━━━ Supplied data
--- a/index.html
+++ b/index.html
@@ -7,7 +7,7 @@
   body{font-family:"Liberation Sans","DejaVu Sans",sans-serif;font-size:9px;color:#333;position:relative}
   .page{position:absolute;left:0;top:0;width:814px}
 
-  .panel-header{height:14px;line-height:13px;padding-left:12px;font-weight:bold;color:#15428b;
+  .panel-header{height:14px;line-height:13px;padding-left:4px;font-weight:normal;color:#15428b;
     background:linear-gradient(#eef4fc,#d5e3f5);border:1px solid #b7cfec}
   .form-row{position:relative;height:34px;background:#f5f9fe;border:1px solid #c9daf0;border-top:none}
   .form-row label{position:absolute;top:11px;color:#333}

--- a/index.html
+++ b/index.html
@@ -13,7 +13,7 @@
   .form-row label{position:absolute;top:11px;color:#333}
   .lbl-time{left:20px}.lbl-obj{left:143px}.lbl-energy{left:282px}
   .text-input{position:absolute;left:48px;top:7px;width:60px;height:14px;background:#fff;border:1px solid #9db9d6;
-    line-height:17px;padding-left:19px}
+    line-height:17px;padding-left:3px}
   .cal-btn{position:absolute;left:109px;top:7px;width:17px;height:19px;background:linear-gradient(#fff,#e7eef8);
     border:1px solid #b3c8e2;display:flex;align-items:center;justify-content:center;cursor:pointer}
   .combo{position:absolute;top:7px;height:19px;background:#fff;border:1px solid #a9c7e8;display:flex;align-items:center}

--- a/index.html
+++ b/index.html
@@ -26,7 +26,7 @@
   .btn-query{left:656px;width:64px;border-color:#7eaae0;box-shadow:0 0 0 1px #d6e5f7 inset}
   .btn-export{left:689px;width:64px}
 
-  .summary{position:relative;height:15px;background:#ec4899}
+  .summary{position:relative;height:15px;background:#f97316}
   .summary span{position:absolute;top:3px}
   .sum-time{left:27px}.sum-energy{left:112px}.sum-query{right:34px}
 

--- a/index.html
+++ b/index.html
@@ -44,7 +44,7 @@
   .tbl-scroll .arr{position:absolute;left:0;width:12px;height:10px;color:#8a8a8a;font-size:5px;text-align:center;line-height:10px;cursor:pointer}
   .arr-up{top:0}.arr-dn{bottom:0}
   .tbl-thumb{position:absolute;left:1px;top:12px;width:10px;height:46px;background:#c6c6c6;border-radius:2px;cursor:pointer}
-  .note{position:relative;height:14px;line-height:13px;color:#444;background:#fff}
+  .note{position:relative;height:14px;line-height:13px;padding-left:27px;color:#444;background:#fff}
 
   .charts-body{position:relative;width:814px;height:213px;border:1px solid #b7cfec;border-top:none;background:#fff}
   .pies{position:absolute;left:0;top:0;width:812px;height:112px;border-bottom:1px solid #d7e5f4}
━━━━━━
* **Instructions to follow**
Count up the lines of the listing where "query" occurs, and answer with that number only.

* **Solution below**
2